* Start *

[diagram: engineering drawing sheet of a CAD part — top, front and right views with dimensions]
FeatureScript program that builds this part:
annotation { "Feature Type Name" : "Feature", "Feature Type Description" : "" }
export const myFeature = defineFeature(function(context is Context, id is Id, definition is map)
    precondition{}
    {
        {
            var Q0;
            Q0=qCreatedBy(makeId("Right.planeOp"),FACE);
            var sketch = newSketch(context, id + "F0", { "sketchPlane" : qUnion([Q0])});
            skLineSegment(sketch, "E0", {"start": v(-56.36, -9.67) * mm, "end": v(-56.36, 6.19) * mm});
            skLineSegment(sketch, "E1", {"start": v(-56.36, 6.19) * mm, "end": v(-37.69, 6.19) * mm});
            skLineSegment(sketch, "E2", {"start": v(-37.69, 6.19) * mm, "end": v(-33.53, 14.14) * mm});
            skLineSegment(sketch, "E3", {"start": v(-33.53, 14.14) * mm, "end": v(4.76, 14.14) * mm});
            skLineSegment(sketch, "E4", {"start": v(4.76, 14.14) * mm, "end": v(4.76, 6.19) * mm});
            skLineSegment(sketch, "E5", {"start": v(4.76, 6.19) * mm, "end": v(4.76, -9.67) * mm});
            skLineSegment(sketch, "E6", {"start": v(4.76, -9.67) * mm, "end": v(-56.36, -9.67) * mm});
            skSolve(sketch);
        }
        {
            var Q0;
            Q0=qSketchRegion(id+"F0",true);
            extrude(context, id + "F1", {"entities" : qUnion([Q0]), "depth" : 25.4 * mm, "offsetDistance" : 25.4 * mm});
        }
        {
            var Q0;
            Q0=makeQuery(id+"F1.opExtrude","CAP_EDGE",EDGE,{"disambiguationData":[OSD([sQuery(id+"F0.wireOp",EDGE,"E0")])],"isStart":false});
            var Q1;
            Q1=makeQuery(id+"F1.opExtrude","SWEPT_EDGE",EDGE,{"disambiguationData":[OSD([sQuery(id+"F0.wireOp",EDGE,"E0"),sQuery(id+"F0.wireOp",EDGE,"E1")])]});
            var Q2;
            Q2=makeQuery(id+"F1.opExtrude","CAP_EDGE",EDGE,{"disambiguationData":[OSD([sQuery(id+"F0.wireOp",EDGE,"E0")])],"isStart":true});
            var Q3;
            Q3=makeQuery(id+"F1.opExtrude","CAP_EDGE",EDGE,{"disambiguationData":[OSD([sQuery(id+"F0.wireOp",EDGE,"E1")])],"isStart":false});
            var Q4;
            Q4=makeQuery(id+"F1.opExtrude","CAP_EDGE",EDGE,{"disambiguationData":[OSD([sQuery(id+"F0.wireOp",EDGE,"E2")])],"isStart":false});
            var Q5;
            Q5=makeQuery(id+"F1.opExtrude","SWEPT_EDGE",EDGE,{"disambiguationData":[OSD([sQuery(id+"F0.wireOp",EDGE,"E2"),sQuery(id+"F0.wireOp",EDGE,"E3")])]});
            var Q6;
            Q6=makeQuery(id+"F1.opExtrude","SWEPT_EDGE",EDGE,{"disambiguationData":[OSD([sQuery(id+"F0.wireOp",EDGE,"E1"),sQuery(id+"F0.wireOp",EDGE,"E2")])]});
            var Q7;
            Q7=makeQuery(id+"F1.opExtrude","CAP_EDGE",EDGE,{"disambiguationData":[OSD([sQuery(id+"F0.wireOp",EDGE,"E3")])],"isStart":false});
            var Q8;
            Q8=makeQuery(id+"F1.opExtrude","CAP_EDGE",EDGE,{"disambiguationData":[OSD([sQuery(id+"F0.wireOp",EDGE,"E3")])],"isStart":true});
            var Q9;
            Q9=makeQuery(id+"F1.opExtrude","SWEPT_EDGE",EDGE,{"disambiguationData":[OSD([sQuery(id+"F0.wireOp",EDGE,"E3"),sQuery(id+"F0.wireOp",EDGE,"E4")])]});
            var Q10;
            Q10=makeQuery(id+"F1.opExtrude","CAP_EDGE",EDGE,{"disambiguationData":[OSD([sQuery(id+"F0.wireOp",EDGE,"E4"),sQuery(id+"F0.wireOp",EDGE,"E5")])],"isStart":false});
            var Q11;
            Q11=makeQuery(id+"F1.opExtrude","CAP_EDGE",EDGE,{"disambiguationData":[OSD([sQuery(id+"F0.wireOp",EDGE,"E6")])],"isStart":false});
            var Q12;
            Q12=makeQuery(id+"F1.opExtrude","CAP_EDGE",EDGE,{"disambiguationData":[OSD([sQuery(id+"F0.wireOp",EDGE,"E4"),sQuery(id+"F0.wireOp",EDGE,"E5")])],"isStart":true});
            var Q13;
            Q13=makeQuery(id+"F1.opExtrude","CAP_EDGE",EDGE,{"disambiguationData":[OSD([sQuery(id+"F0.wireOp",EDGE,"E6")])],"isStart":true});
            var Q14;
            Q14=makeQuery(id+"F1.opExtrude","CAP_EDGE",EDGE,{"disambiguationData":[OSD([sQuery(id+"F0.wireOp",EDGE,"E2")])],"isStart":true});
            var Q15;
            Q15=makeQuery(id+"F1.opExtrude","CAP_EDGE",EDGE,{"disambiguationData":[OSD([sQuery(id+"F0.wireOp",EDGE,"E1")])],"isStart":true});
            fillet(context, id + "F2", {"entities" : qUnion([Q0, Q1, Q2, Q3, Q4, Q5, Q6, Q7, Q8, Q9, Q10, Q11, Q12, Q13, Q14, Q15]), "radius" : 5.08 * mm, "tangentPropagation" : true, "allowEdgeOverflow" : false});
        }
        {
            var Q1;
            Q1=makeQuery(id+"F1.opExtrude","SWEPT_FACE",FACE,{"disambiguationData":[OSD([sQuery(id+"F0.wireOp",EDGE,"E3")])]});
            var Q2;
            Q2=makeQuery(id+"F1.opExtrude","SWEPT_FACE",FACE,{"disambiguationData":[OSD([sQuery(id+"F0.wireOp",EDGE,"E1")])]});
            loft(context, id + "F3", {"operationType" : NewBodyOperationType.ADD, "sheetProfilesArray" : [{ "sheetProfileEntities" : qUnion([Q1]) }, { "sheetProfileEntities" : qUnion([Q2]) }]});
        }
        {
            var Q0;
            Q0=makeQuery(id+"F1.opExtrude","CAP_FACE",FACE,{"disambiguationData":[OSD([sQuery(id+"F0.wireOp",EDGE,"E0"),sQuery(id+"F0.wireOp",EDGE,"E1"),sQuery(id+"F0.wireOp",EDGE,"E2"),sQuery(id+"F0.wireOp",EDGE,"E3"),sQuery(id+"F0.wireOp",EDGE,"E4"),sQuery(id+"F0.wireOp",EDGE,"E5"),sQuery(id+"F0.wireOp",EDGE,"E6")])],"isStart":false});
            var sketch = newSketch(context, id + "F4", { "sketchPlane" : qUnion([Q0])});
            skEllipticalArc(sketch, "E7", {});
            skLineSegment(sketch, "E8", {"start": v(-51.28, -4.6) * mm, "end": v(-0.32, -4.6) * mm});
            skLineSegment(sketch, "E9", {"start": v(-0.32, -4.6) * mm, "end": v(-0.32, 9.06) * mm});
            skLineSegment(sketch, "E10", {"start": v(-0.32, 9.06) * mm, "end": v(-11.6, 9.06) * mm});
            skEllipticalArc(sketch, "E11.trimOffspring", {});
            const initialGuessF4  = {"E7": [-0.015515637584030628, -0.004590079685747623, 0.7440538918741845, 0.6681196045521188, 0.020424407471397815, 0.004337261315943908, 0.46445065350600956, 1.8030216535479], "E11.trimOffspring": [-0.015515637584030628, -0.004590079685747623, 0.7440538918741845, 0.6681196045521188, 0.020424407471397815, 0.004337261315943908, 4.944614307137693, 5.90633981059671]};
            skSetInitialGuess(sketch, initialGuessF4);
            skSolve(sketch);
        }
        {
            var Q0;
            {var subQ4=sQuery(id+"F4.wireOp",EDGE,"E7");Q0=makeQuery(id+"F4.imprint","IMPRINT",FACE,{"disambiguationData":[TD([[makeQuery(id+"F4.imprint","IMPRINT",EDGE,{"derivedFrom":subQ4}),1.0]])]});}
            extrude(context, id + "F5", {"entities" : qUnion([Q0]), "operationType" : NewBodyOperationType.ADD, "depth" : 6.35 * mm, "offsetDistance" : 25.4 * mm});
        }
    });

* End *

Job: Gather every line of the material that contains the string "operationType" and copy each one in full.

Task solution:
            loft(context, id + "F3", {"operationType" : NewBodyOperationType.ADD, "sheetProfilesArray" : [{ "sheetProfileEntities" : qUnion([Q1]) }, { "sheetProfileEntities" : qUnion([Q2]) }]});
            extrude(context, id + "F5", {"entities" : qUnion([Q0]), "operationType" : NewBodyOperationType.ADD, "depth" : 6.35 * mm, "offsetDistance" : 25.4 * mm});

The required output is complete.